Mr Blanchflower declared this chart, based on market interest rate expectations, showed on the central projection that the UK economy would “not grow at all” between now and 2026.

And, in a somewhat incredulous tone, he declared: “Zero growth. That is your job – to get the economy growing.”

It is high time senior members of the Conservative Government and Bank of England policymakers started listening to Mr Blanchflower and other voices challenging their approach.

Chancellor Jeremy Hunt, of course, was part of that David Cameron-George Osborne administration which in 2010 launched the failed austerity programme that has sadly been with us ever since.

He has produced nothing of any significance that might stimulate growth since he came back into the Cabinet last autumn, which is no surprise given he was part of that administration that fastened the austerity ball and chain to the UK economy.

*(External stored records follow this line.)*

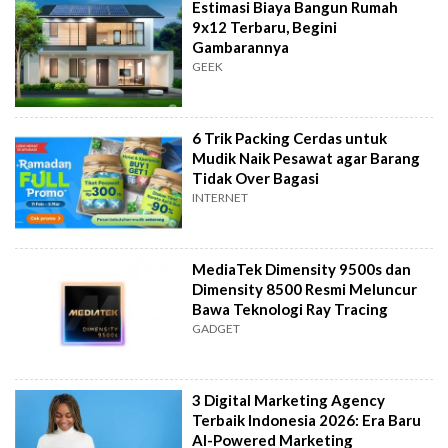
Estimasi Biaya Bangun Rumah
9x12 Terbaru, Begini
Gambarannya
GEEK
6 Trik Packing Cerdas untuk
Mudik Naik Pesawat agar Barang
Tidak Over Bagasi
INTERNET
MediaTek Dimensity 9500s dan
Dimensity 8500 Resmi Meluncur
Bawa Teknologi Ray Tracing
GADGET
3 Digital Marketing Agency
Terbaik Indonesia 2026: Era Baru
AI-Powered Marketing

And Mr Hunt appears to have no particular interest in stimulating the UK economy for the benefit of the population at large. He seems to be one of those Conservative politicians who thinks ordinary people should just get on with things, and that some kind of greater good is served by bearing down on growth and living standards.

Prime Minister Rishi Sunak does not look like a leader who prioritises growth either, as shown by his support for the Tory hard Brexit.

It is a sorry state of affairs but it is heartening that people such as Mr Blanchflower are willing to challenge policymakers in no uncertain terms.

That said, it would be even more encouraging if those who seem intent on repeating the mistakes of the past would just listen.